危機との“戦い”においても同様だと思います。初動での迅速な事態収拾は絶対的に欠かせません。スルー対応はリスクを増やすことはあっても何一つ成果をもたらさないといえるでしょう。

「コールセンター」の対応も企業からのメッセージ

アンパンマンミュージアムの例に戻ります。

初動対応において、「スルーという判断をしたのは誰なのか」がカギです。コーポレートイメージに直結するリスクをはらんだ問題を見抜けなかった責任があります。

つまりは経営責任だと私は考えます。利用者の子どもや目の不自由な方に事故があれば、もはや存続できなくなるほどのダメージになるという想像力を働かせる責任が問われています。現場のクレーム処理の1つにすぎないとして関与していなかったとすれば、こうした施設の運営責任は果たせていないでしょう。

クレームや問題発生の情報を吸い上げる仕組みは、きわめて重大です。そして、そうした危機の芽の可能性があれば、とにかく素早く、“神速”をもって対応できることが「危機対応」です。

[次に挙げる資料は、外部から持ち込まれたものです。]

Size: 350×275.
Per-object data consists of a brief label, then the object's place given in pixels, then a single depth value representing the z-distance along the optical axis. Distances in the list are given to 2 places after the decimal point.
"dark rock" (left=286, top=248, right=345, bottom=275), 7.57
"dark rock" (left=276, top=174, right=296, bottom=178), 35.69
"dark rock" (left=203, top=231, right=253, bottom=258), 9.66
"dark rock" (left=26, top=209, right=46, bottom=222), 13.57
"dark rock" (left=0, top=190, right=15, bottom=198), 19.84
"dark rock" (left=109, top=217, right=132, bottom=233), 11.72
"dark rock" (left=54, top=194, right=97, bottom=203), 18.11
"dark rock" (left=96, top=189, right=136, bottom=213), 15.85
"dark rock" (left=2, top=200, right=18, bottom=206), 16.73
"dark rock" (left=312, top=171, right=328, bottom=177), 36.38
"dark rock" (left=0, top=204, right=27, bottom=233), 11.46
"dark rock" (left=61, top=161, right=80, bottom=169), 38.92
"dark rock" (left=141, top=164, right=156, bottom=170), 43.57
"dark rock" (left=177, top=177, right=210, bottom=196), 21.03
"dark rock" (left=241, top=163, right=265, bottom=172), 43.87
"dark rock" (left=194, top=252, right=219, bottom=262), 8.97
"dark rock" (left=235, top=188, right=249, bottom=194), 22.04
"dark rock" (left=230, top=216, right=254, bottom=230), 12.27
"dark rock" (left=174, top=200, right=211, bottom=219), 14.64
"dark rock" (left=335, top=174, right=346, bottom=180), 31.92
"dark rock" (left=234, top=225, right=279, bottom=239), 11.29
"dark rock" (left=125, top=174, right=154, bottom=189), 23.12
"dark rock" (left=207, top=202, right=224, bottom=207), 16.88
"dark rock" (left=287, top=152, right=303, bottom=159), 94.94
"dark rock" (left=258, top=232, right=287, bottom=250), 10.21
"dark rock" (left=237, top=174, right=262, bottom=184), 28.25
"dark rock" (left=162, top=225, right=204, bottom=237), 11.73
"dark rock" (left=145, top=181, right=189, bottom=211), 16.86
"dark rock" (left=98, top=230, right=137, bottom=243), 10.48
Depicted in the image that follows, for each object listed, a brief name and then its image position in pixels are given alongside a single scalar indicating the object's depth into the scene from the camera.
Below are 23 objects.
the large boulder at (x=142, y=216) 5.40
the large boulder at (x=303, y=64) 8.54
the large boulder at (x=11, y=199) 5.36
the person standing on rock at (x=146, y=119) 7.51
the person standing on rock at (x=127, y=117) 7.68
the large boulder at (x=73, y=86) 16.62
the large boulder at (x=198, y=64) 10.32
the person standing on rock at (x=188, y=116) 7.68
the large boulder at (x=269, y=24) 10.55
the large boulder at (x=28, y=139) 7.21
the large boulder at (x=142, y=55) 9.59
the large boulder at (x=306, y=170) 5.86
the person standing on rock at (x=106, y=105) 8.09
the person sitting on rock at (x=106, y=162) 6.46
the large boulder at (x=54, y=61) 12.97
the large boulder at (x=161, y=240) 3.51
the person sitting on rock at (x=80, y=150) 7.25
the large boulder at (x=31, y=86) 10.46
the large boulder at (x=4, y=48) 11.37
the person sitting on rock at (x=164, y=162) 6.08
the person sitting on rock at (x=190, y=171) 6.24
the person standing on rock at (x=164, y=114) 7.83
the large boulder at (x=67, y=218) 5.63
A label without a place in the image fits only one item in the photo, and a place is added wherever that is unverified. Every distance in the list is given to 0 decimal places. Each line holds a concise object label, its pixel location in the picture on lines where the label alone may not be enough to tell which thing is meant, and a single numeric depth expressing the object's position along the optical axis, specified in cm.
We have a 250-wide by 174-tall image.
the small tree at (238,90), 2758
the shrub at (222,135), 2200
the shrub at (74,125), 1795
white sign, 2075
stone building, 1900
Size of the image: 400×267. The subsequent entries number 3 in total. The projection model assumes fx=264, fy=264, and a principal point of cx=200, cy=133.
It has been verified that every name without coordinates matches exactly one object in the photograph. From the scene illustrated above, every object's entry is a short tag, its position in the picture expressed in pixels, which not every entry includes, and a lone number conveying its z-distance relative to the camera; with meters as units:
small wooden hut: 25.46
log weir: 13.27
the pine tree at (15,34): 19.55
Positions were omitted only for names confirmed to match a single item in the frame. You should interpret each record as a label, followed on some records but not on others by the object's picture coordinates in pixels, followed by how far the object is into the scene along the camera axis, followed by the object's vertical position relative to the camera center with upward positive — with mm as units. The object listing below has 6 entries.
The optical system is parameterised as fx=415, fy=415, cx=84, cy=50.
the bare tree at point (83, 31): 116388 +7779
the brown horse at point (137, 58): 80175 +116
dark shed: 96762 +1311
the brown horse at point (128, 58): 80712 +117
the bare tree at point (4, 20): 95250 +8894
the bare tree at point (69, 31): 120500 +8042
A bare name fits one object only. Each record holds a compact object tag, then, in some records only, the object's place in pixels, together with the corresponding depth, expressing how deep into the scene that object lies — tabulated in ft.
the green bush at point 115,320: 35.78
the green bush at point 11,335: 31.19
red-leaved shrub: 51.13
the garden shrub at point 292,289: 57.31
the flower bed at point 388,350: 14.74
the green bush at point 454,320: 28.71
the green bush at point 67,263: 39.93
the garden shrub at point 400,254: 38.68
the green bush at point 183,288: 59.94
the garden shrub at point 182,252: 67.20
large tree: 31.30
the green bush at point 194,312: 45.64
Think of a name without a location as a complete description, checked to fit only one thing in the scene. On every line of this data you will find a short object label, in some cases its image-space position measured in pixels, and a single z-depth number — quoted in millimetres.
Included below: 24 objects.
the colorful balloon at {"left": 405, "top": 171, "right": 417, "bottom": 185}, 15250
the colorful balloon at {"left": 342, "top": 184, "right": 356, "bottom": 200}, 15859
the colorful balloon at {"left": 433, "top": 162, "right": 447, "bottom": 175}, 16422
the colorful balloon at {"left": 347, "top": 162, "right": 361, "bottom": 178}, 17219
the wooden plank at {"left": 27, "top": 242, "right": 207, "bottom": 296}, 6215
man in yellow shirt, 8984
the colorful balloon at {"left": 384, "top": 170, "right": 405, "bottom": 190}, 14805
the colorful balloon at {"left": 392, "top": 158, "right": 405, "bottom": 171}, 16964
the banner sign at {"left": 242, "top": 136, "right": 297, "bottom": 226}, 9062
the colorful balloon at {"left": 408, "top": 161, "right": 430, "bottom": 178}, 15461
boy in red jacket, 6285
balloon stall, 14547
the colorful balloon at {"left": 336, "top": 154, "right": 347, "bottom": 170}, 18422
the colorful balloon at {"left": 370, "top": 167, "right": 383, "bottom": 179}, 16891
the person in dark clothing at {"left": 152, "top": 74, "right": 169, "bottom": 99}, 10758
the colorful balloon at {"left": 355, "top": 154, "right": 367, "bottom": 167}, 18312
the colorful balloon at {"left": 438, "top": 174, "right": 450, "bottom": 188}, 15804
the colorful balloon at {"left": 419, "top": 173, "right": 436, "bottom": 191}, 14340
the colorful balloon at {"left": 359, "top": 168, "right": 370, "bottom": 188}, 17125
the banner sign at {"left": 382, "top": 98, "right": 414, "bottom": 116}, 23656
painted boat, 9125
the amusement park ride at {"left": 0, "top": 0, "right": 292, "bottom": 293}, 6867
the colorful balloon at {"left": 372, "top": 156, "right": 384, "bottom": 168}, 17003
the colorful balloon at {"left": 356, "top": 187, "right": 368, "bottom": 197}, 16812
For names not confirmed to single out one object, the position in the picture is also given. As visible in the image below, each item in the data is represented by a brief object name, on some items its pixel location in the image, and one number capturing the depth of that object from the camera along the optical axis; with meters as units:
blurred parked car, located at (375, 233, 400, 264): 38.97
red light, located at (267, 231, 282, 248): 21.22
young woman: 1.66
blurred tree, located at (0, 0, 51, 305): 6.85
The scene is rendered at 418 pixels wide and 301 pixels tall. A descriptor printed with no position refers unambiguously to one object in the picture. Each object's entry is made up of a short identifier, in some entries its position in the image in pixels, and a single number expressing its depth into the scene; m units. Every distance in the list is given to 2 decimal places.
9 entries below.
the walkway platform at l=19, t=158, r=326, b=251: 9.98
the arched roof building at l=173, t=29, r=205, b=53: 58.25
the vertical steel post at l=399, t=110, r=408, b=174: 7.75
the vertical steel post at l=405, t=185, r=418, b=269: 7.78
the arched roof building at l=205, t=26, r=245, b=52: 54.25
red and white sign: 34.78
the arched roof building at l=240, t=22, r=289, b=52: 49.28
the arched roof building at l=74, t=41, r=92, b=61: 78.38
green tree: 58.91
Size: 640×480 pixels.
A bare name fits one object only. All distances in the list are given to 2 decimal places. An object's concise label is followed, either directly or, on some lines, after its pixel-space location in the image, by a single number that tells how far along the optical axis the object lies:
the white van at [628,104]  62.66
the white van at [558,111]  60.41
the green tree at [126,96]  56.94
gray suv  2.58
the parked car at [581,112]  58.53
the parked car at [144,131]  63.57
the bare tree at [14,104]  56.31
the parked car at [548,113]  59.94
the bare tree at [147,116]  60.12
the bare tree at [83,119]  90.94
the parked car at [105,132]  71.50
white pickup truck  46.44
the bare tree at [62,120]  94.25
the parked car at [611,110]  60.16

その危機対応は、今回のようなSNSやメディアによって拡散された大がかりなクレームだけでなく、例えばコールセンターに寄せられたものへの対応なども重要となります。

「アフターサービスNo.1」や「顧客満足度」をアピールする広告をよく見かけますが、実際にはコールセンターの電話番号すら開示していない、という企業があります。ようやく見つけた連絡先に電話しても有料のナビダイヤルに回され、しかもコールセンターは常時パンク状態で長い時間待たされるということは珍しくありません。

まずはご自身の会社がどこまで危機対応できているかどうか、ぜひアフターサービス部門に電話で問い合わせしてみてください。そもそも電話番号が見つからない、などということも含めて、その対応が貴社がユーザーに発しているメッセージとなるのです。